La médiation autour des expositions
Si les œuvres et les collections qu'elles composent, conjuguées à une compétence territoriale, fondent la spécificité des FRAC, le soin qu'ils mettent à rendre opérante la rencontre des publics avec les œuvres les caractérise tout autant. Ainsi les FRAC, toujours innovants en la matière, offrent-ils un large éventail d'actions de médiation.
Celles-ci peuvent être liées à la programmation d'expositions. C'est le cas de la médiation écrite que constituent les guides de visite dont certains conçus pour le jeune public, les dossiers documentaires et les dossiers d'accompagnement à l'usage des enseignants.
C'est le cas aussi des visites accompagnées par un médiateur qui peuvent prendre la forme de rendez-vous réguliers pour tous publics, de visites préalables dédiées aux enseignants et personnes relais, de visites pour les groupes scolaires.

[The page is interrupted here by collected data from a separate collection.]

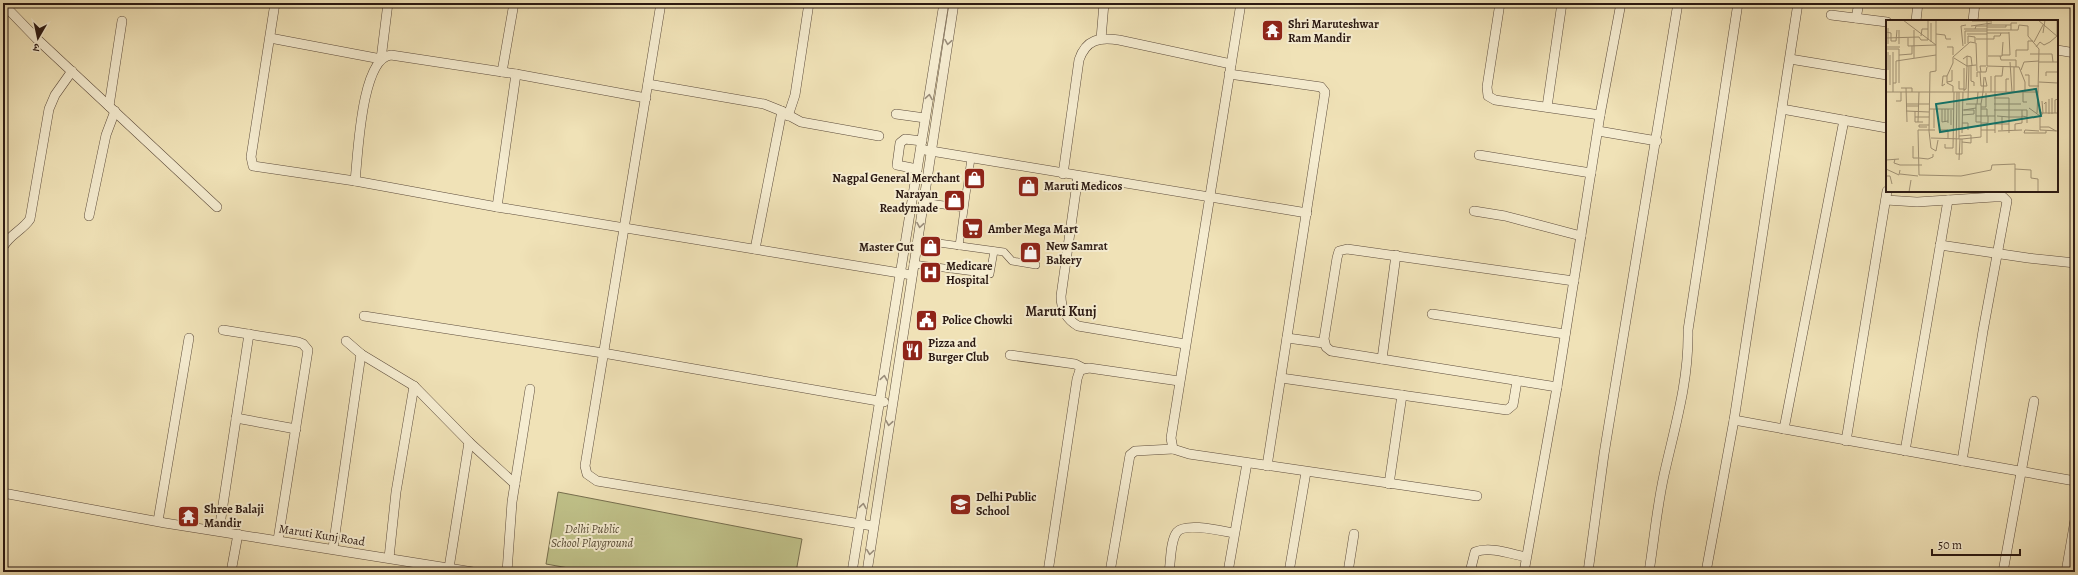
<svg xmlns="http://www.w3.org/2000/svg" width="2078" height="575" viewBox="0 0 2078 575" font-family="Alegreya,'Noto Serif Devanagari',serif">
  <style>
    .park { fill: #c0c28a; stroke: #766e4e }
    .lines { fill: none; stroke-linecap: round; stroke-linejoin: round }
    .pedestrian-casing { stroke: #5c4b3b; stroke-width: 8 }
    .minor-casing { stroke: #5c4b3b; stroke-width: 10 }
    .pedestrian { stroke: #f5ecd0; stroke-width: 7 }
    .minor { stroke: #f5ecd0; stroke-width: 9 }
    .oneway { stroke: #9a8d7a }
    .labels { text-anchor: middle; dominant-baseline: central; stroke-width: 4; stroke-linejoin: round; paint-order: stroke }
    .poi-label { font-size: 12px; font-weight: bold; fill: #2b1912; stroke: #f5ecd0; text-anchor: start }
    .park-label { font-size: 12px; font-style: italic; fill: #584c36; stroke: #f5ecd0 }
    .street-label { font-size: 12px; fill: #2b1912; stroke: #f5ecd0 }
    .quarter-label { font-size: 14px; font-weight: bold; fill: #2b1912; stroke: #f5ecd0 }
    .inset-road { fill: none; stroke: #a19275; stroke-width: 1 }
    .view { fill: #0f766e; fill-opacity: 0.15; stroke: #0f766e; stroke-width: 2 }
    .inset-edge { fill: none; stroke: #2b1912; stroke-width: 2 }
  </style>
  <rect width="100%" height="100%" fill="#f0e2b7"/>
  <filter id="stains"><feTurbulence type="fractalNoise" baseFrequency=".005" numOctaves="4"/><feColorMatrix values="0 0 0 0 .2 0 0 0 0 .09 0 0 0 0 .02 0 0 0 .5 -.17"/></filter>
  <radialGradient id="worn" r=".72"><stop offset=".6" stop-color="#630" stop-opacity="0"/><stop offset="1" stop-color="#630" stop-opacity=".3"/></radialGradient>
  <path class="park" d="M 558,492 L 802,539 L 796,572 L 591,572 L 546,564 Z"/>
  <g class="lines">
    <defs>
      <g id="pedestrian">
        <path d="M 923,202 L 964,208"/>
        <path d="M 917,240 L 1004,252 L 1012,261 L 1036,265"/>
        <path d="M 959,246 L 971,158"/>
        <path d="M 913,264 L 990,274 L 994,251"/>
      </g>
      <g id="minor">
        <path d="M 275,3 L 251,157 L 253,166 L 355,181 L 497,207 L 912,275"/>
        <path d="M 661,3 L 585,466 L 587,474 L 597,481 L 873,526"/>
        <path d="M 1241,3 L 1171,438 L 1173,449 L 1189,454 L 1477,496"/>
        <path d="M 1500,3 L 1487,87 L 1488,96 L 1495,100 L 1600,115"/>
        <path d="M 3,4 L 37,39 L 217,207"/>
        <path d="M 1831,15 L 1887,22"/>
        <path d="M 1856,18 L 1859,3"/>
        <path d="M 1916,21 L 1918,3"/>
        <path d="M 1973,21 L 1975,3"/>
        <path d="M 270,38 L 381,59 L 388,3"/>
        <path d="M 1101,39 L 1104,3"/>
        <path d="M 2057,50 L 2075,53"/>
        <path d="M 1790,59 L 1887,75"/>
        <path d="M 502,72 L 514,3"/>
        <path d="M 1229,74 L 1321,87 L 1325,92 L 1267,466"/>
        <path d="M 648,84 L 764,104 L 779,110 L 801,122 L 879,136"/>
        <path d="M 109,106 L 122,21"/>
        <path d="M 1547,107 L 1562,3"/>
        <path d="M 1782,109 L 1887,128"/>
        <path d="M 896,114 L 925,118"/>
        <path d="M 788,116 L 795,95 L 809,3"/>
        <path d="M 1598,131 L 1657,141"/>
        <path d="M 925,150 L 1307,213"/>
        <path d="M 1479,155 L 1591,173"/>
        <path d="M 917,169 L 897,165 L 900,143 L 905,139 L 922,141"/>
        <path d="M 1063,174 L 1079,60 C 1086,39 1100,37 1119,40 L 1231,64"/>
        <path d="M 1078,176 L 1061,296 C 1061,309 1066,319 1078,326 L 1185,344"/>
        <path d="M 355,181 C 358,156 361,58 391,55 L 516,74 L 646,98"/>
        <path d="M 1886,200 L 1917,202 L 1994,197 L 2003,197 L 2007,201 L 1983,331 L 1962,461"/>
        <path d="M 497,207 L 516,74"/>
        <path d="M 1474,211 L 1505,216 L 1581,236"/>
        <path d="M 89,216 L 106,135 L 115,111"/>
        <path d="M 1940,245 L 2028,258 L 2075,263"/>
        <path d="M 3,247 C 9,235 23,230 30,219 L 49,109 L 55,95 L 72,71"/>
        <path d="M 755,249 L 782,111"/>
        <path d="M 1432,314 L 1565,334"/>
        <path d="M 364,316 L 603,353 L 884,402"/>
        <path d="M 223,330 L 298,342 L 303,344 L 308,350 L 278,540"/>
        <path d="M 1287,338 L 1324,343"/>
        <path d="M 346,341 L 361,354 L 414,386 L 469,442 L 515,484"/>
        <path d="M 1010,355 L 1075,364 L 1083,368"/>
        <path d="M 1382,359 L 1396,255"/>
        <path d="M 1281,378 L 1507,410 L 1513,405 L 1517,381"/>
        <path d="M 1557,387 L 1331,351 L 1326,347 L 1324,339 L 1337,258 L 1339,251 L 1347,249 L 1574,281"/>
        <path d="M 236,418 L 296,429"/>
        <path d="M 1734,420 L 2075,481"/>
        <path d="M 1784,429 L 1844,120"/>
        <path d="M 1846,441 L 1887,191"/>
        <path d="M 1905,451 L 1948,200"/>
        <path d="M 1389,484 L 1402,395"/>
        <path d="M 3,493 L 165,523 L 473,572"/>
        <path d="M 158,521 L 189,338"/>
        <path d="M 219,531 L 249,334"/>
        <path d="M 333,548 L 361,354"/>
        <path d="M 389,558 L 396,492 L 414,386"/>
        <path d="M 449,568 L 469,442"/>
        <path d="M 231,572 L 238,534"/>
        <path d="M 507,572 L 512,502 L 530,389"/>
        <path d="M 852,572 L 944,3"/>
        <path d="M 867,572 L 954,3"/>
        <path d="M 1048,572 L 1077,379 L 1080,370 L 1089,368 L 1179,381"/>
        <path d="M 1110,572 L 1130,455 L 1135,451 L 1173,449"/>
        <path d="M 1169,572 C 1171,561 1170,541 1177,532 C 1185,522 1222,531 1234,533"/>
        <path d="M 1228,572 L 1247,463"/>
        <path d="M 1289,572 L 1306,472"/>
        <path d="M 1348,572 L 1354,534"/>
        <path d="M 1470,572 L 1475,552 C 1490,546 1511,554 1526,557"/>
        <path d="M 1524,572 L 1557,387 L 1600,115 L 1621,3"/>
        <path d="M 1588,572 L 1604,454 L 1678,3"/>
        <path d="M 1649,572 C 1654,540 1657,507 1664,475 C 1675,426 1689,381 1688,330 L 1738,3"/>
        <path d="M 1706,572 L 1734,420 L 1798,3"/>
        <path d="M 2003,572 L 2034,401"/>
        <path d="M 2066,572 L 2075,520"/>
      </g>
    </defs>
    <use href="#pedestrian" class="pedestrian-casing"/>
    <use href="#minor" class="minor-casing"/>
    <use href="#pedestrian" class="pedestrian"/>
    <use href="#minor" class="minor"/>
  </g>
  <defs><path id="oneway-chevron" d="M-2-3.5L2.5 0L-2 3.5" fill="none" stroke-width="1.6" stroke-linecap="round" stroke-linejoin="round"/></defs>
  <g class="oneway">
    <use href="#oneway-chevron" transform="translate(948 42) rotate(99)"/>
    <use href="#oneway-chevron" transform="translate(929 97) rotate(-81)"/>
    <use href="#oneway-chevron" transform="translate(920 225) rotate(99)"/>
    <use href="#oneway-chevron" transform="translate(884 378) rotate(-81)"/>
    <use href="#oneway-chevron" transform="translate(889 423) rotate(99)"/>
    <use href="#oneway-chevron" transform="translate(863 506) rotate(-81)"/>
    <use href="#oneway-chevron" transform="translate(870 552) rotate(98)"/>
  </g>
  <defs>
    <symbol id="temple-square" viewBox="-11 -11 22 22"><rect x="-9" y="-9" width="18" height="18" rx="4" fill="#8f2418" stroke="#f5ecd0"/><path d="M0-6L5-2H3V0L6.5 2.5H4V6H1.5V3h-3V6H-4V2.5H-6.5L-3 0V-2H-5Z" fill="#fff"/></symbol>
    <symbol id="shop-square" viewBox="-11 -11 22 22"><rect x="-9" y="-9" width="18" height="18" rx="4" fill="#8f2418" stroke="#f5ecd0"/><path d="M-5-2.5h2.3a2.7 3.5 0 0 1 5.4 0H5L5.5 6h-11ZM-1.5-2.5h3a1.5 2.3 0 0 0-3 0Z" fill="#fff"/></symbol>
    <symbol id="supermarket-square" viewBox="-11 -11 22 22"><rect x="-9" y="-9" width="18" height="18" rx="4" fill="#8f2418" stroke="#f5ecd0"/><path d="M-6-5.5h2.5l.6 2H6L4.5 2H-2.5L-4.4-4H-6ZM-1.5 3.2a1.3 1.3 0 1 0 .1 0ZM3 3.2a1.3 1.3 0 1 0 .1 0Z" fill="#fff"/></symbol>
    <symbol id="hospital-square" viewBox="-11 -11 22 22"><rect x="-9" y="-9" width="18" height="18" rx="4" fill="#8f2418" stroke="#f5ecd0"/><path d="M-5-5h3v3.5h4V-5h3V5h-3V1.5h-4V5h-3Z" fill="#fff"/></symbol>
    <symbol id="civic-square" viewBox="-11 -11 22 22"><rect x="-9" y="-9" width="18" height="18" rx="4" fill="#8f2418" stroke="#f5ecd0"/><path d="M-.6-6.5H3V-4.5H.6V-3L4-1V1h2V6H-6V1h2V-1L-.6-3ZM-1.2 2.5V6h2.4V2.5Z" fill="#fff"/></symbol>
    <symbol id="restaurant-square" viewBox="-11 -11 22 22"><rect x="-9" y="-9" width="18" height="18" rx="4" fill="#8f2418" stroke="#f5ecd0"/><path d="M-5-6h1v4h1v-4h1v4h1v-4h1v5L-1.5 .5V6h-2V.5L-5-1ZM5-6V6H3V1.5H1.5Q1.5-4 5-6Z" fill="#fff"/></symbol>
    <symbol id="school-square" viewBox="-11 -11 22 22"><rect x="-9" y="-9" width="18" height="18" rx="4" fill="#8f2418" stroke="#f5ecd0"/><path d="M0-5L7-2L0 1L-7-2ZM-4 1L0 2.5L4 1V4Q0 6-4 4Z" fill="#fff"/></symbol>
  </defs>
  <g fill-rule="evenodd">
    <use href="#temple-square" x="1260" y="18" width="25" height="25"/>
    <use href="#shop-square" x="962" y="166" width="25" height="25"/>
    <use href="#shop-square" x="1016" y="174" width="25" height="25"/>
    <use href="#shop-square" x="942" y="188" width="25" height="25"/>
    <use href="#supermarket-square" x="960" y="216" width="25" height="25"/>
    <use href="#shop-square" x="918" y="234" width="25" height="25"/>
    <use href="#shop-square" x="1018" y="240" width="25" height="25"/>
    <use href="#hospital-square" x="918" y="260" width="25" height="25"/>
    <use href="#civic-square" x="914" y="308" width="25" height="25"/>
    <use href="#restaurant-square" x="900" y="338" width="25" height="25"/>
    <use href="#school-square" x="948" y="492" width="25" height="25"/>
    <use href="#temple-square" x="176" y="504" width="25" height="25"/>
  </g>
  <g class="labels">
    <g class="poi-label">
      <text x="1288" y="24">Shri Maruteshwar<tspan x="1288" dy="14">Ram Mandir</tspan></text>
      <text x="960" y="178" text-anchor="end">Nagpal General Merchant</text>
      <text x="1044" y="186">Maruti Medicos</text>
      <text x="938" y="194" text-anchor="end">Narayan<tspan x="938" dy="14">Readymade</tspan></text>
      <text x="988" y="229">Amber Mega Mart</text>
      <text x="1046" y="246">New Samrat<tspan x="1046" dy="14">Bakery</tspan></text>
      <text x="914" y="247" text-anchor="end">Master Cut</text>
      <text x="946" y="266">Medicare<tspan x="946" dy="14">Hospital</tspan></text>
      <text x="942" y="320">Police Chowki</text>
      <text x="928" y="343">Pizza and<tspan x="928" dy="14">Burger Club</tspan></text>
      <text x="976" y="497">Delhi Public<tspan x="976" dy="14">School</tspan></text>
      <text x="204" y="509">Shree Balaji<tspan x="204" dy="14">Mandir</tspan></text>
    </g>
    <g class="park-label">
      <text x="592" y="529">Delhi Public<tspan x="592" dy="14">School Playground</tspan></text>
    </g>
    <g class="street-label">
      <text transform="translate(322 535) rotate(9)">Maruti Kunj Road</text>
    </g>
    <g class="quarter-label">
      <text x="1061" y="311">Maruti Kunj</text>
    </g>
  </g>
  <g transform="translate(1886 20)">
    <rect width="172" height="172" fill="#f0e2b7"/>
    <path class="inset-road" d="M 17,0 L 50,25 L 50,51 L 44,52 L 43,111 L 45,128 L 50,131 L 52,120M 101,0 L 101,46 L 133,47 L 139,62 L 139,72M 152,0 L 172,17M 86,1 L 106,1M 101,5 L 125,5M 85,6 L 106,3M 101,7 L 120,7 L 120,5M 78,9 L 101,9M 89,9 L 90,6 L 101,6M 13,10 L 13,24M 28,10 L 28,38M 125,10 L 125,3 L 131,3M 0,12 L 5,13 L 5,21 L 10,21 L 11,10M 101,13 L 123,13M 157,13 L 159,0M 50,14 L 59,15 L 60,19 L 65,19M 81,14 L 101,14M 35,16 L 36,9 L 42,9M 0,18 L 33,17 L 35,20 L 42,20 L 42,0M 22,18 L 22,26 L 50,25 L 50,0M 90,19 L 108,19 L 108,16 L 114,16 L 115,13M 45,22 L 45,3M 148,22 L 157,5M 82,23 L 82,16 L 89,17 L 89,22M 2,24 L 2,8M 79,24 L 79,11 L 101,11M 77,26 L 75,6 L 80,5M 0,27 L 14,27M 61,27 L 67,27 L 67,35M 150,27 L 154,22 L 158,25 L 164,22 L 171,16 L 171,0M 0,29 L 13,29 L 13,63M 2,32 L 2,50M 144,34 L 166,34 L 167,42M 13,35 L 26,34 L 26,26M 116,35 L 124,35 L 123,12M 81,36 L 85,37 L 86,45M 102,36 L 116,36 L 117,22M 114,36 L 115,40 L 130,40 L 130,47M 130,37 L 130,30 L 142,30 L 142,21 L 147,21M 68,38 L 81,46 L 90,45M 77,39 L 81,36 L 81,46M 124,42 L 126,72M 153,42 L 172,42M 85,46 L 85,61 L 88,62 L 88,66M 135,50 L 138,42 L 153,41M 94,52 L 95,66 L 97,66M 95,52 L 94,46 L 100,46M 139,55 L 143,55 L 143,66 L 153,66M 160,56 L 160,52 L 172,52M 91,57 L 91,52 L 100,52 L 101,47M 73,61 L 73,69 L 78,69M 61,62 L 66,61 L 66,50M 153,62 L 172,63M 7,63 L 10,63 L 10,41 L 50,35M 59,64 L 56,66 L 57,56 L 61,56M 4,65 L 4,35M 97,66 L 101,66 L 99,57M 15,68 L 26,68 L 26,72M 20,68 L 21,102M 78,70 L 80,69 L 81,46M 78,71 L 78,48M 0,72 L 152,72 L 153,29 L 142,16 L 142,6 L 133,5 L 132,10 L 101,10M 7,72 L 7,32M 67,72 L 67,66 L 61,63 L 61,56 L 67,43 L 67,37 L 84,22 L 90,23 L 91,51M 71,72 L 70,134 L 73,134M 97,72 L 98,57M 105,72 L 105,56M 109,72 L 109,56 L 116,56 L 117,47M 120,72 L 120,59 L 123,59M 128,72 L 128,47M 137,72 L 137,82 L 141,82M 108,78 L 123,78 L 123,113M 166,78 L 166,94M 82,79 L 83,46M 10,81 L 15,81 L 15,72M 156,81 L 157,93 L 154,97 L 154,110 L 172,111M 20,84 L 43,84M 90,84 L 90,102 L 95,102M 91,84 L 92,72M 95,84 L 97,72M 108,84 L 135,84M 158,84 L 160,82 L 160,93M 20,86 L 33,86M 95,87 L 100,87 L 100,73M 143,88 L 154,96M 43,89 L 68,89M 56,89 L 56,102 L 62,101M 95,89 L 101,89 L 101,96M 154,89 L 155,93 L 172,93M 76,90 L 88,90 L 88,94 L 76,95M 78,90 L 90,88M 108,90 L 141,90 L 141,103M 20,91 L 43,92M 29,91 L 29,102 L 37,102M 151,93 L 152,72M 169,93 L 169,80 L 172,79M 163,94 L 163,79M 90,96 L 109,96M 111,96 L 123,97M 29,97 L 43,97M 123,97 L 136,97 L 136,90M 32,102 L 33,72M 59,102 L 59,89M 62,103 L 62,89M 76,103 L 82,103 L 82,110M 95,103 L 102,103 L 102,96M 109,104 L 123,104M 65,105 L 65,90M 41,107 L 33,107 L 33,105 L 43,105M 154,107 L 163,107 L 170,111M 48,108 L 48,89M 49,110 L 32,110 L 33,155 L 75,156 L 105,150 L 106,145 L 129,144 L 129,172M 53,110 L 62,110 L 62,118M 95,110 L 109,110M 116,110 L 116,97M 129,110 L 129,104 L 136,103 L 136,96 L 141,97M 112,111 L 136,110M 153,111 L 139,110 L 138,113 L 160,113 L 160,111M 76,113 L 77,72M 109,113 L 109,72M 73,116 L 85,115 L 85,123 L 76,122M 45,118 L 76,119 L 76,134 L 73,134M 73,119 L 73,72M 76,119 L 95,117 L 95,84 L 80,84M 101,123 L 101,103M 59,124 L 59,128 L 67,128 L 68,72M 27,126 L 27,138 L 32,138M 33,138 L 42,139 L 47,137 L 47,134M 9,139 L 8,143 L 14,145 L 36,145M 0,140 L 13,139M 73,140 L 74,119M 0,149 L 13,155 L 14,150M 129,149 L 145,150 L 145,158 L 152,159 L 152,172M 14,154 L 32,156M 0,156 L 4,156 L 6,164M 23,172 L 25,160"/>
    <path class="view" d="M 150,69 L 155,96 L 54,112 L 50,84 Z"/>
    <rect width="172" height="172" class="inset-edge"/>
  </g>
  <rect width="2078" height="575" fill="none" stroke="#f0e2b7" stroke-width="16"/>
  <rect x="4" y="4" width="2070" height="567" fill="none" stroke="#2b1912" stroke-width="2"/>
  <rect x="8" y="8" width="2062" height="559" fill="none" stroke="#2b1912"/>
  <g transform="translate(38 38) rotate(189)" stroke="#f5ecd0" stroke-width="3" paint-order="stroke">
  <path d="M0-3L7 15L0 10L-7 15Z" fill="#2b1912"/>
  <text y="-6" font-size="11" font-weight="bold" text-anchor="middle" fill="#2b1912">उ</text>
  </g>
  <path d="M1932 549v6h88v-6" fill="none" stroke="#2b1912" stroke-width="2"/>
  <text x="1938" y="549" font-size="12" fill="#2b1912" stroke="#f5ecd0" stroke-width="3" paint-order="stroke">50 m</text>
  <rect width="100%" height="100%" filter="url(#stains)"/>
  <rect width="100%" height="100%" fill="url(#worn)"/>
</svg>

Des visites accompagnées et des ateliers sont également conçus à l'intention de publics « empêchés », tels des détenus de maisons d'arrêt. Pour le jeune public, des ateliers de pratique artistique permettent de compléter sur un mode participatif et ludique la visite d'une exposition ou de favoriser l'appréhension de démarches artistiques par des manipulations et productions matérielles.
L'ensemble de ces actions de méditation accompagne autant les expositions qui se tiennent dans les FRAC que celles organisées sur tout leur territoire régional, avec et chez un partenaire.
L'artiste, l'œuvre et la collection comme points de départ de la rencontre et du projet
Bien d'autres actions de sensibilisation menées par les équipes indépendamment de la programmation d'expositions sont conçues en faveur de publics éloignés géographiquement ou socialement de l'offre culturelle. Certaines impliquent des œuvres des collections, d'autres des artistes dans le cadre d'ateliers de pratique artistique ou de résidences de création, d'autres encore mobilisent des conférenciers ou formateurs. Dotés pour la plupart d'un centre de documentation spécialisé ouvert au public, les FRAC offrent également une documentation en ligne des œuvres de leur collection.